病院と、予防接種と、献血車
幼馴染の譲羽紗雪は、なぜか俺の飼い犬に張り合おうとしてくる。
毎日放課後に俺の家に来ては、なぜか飼い犬のくるみに張り合うようなことをして帰るのだ。
「ねえ、犬飼君。どうして今日は、くるみちゃんが見当たらないの?」
「ああ、くるみならほらそこ」
不思議そうな顔をする紗雪に、ベッドを指さす。
ベッドの上にはふっくらとなにかが埋もれているような膨らみがあった。
枕のあるほうから覗けば布団の中に入り込んだくるみの、それも珍しくふてくされた顔が見られることだろう。
「わっ、可愛い……」
「そうでしょ」
「でもどうして、今日はこっちに隠れてるんです? いつもはすぐに甘えてきますよね」
「昨日、予防接種に病院連れて行かれたからすねてるんだよ」
「へえ、くるみちゃんはとってもいい子ですけど、注射は怖いんですね」
「さすがに注射は苦手みたい。病院行くだけなら嫌いじゃないみたいなんだけどね」
「それはそれで珍しいですね。病院は嫌いじゃないんですか」
犬って大抵病院嫌いだからな。でもくるみはお医者さんのことは好きなんだよ。すごい褒めてくれるからな。
「病院の先生のことは好きで、会うといっぱい尻尾振るよ。

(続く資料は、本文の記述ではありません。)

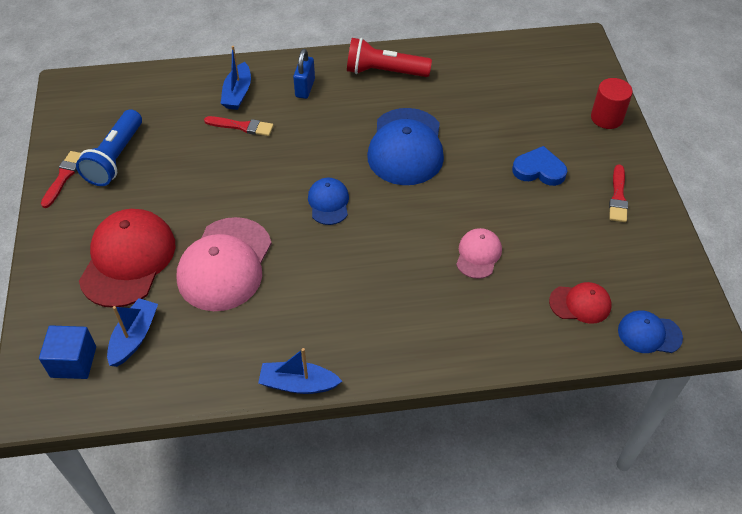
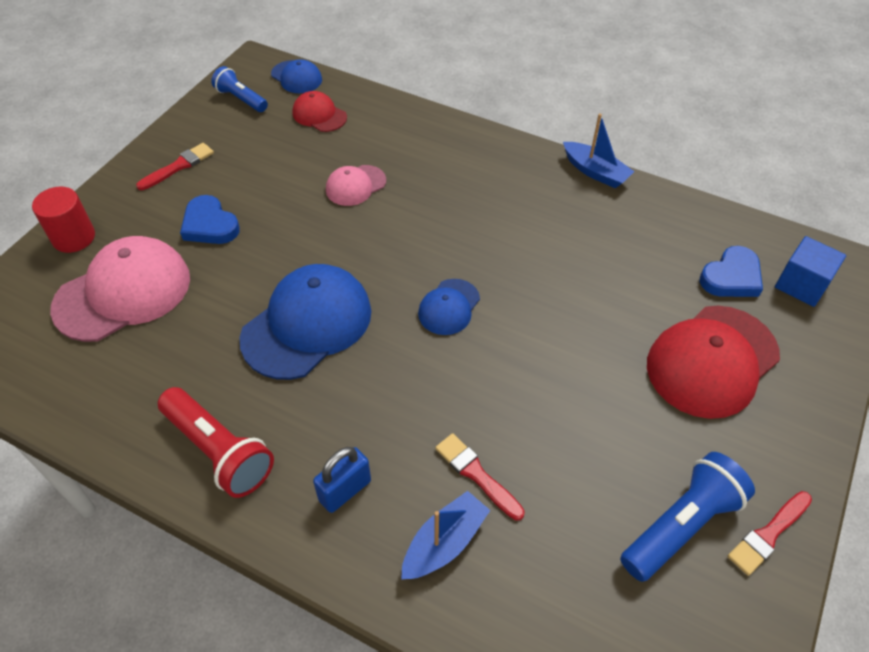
camera: 145 degrees left, 0 degrees up
blue boat [107,298,158,367] -> blue heart [699,246,763,297]
pink cap [176,217,272,311] -> pink cap moved to [50,236,190,342]
none -> blue flashlight [211,66,268,112]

でも注射は嫌いなんだ」
「へえ……本当に人懐っこい子なんですね」
「まあね、そういうところが可愛いだろ」
「もちろんです」
「注射を怖がったり、こうして少しの間すねるのがかえって可愛いんだよな」
「分かる気はします」
そんな話をした翌週。
紗雪は学校にやってきた献血車に突進していくのだった。
どんな張り合いの仕方だ……?
注射して涙目になった姿はちょっと可愛かったけどさあ。